Trying to figure out what to say to the girl I wanted to beg to stay, but knew I had to let go.
CHAPTER 9
Tessa
You can talk to me, you know?” Matthew said, sitting across from me as I shoved stuff into my bags.
“Talk about what?” I asked, aware my voice was an octave higher than it should have been. God, for an actress, I wasn’t doing a very good job of pretending right now.
“Tessa.” His voice was low, like I imagined a dad’s would be. He’d make such a good dad someday, I just knew it.
I rolled my eyes. “There’s nothing to talk about. I’m flying home tonight, and then it’s back to my life in LA.”
“What about him?”
Clearing my throat, I grabbed the sundress I’d worn to the brunch, remembering the way Oliver’s eyes had heated seeing me in it. It was completely impractical for October in Portland, but it had all been worth it when he fucked me on the couch wearing it.
I grimaced at the thought. He really was going to kill me if he found out how many places Oliver and I had sex in his house.

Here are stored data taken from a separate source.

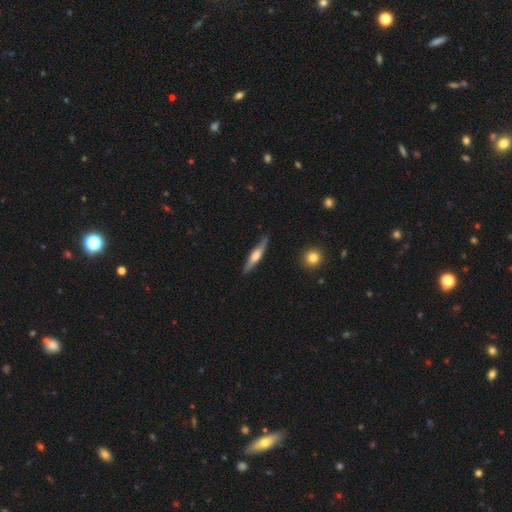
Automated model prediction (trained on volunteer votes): This appears to be a featured or disk galaxy (54%) viewed edge-on (92%). Merging: none (83%).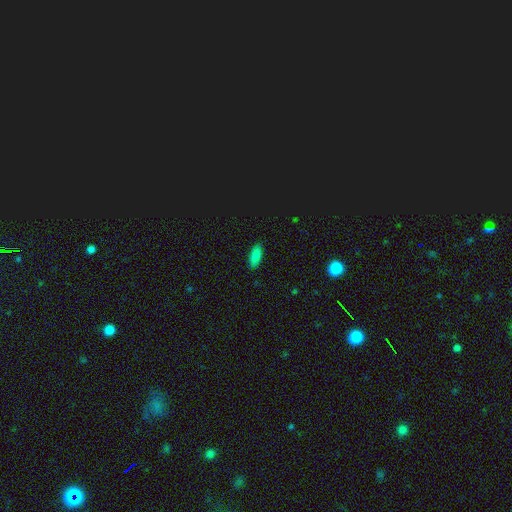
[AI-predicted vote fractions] Morphology: type=smooth (84%); roundness=in between (77%); merging=none (88%).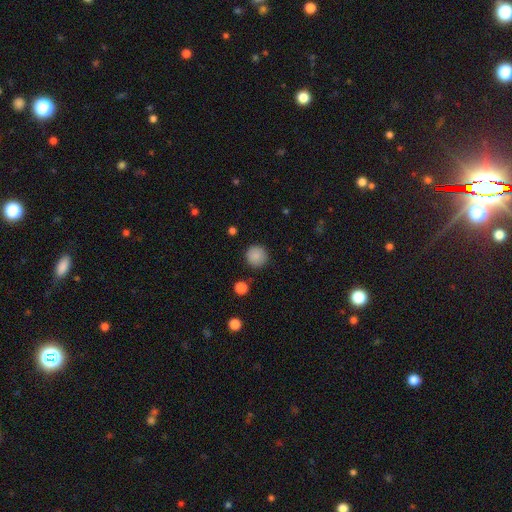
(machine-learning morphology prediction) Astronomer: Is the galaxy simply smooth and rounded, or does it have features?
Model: smooth — 87%.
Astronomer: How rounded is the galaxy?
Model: round — 95%.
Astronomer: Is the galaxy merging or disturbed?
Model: none — 89%.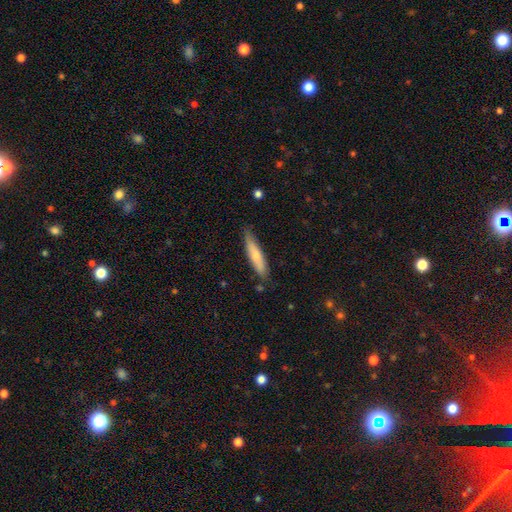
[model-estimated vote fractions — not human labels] Overall: smooth (70%). How rounded: cigar-shaped (84%). Merging: none (79%).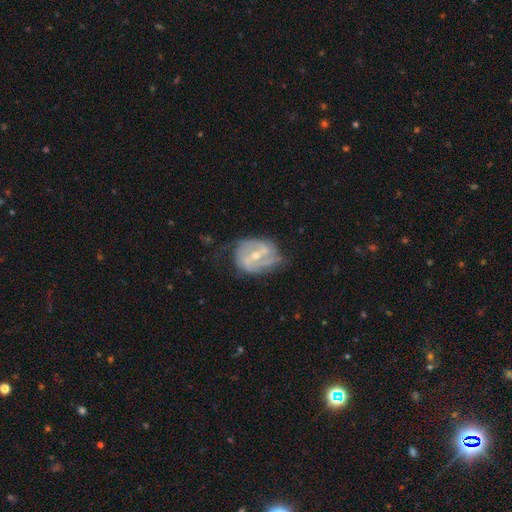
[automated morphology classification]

“Oliver and I are just friends,” I insisted. “He just kept me company the past two weeks. That’s all.”
Could he tell it was a lie the way I could? It tasted like ash on my tongue. Just a friend. Maybe that was what we were two weeksago, before the wedding. Before he’d given me more orgasms than I could count. Before I’d spent two weeks playing house with him.
“Noelle said that once, you know.” He crossed his arms over his chest.
“Huh?”
“That we were just friends.”
“And what did you do?” I asked, abandoning my packing to look at him.
He smirked. “I kissed her.”
“Huh?” I was confused.
Matthew ran his fingers through his hair, only a few shades darker blond than mine. “I asked her to tell me if I kissed her like a friend.”
“And?”
His cheeks were a little pink. “And… here we are?”
“Okay, fair enough.” I didn’t really want details of my brother’s relationship anyway. There was no part of me that needed details about his sex life. Just like there was no way I was telling him about mine. “Then… what should I do?”
“Follow your heart.”
The words were soft. Barely a whisper. “But what if my heart doesn’t know what it wants, Matthew?”
He wrapped his arms around me, holding me tight. “Then I guess it’s time to start listening.”
I sighed. “I don’t know if I know how anymore.” I’d kept my heart locked away tight for so many years. Maybe it had to do with my parents, losing them so young. Or the fact that I just didn’t know how to fully open up to people. I probably needed therapy.
“You can let him in, you know,” Matthew said. “You can let him in because he’s a good man who wants you to be happy.”
“I know,” I whispered as tears dripped from my eyes. I knew that—of course I knew that. “He’s the best.”
“Then why are you crying, Tess?”
I shook my head. “Because I have to leave.”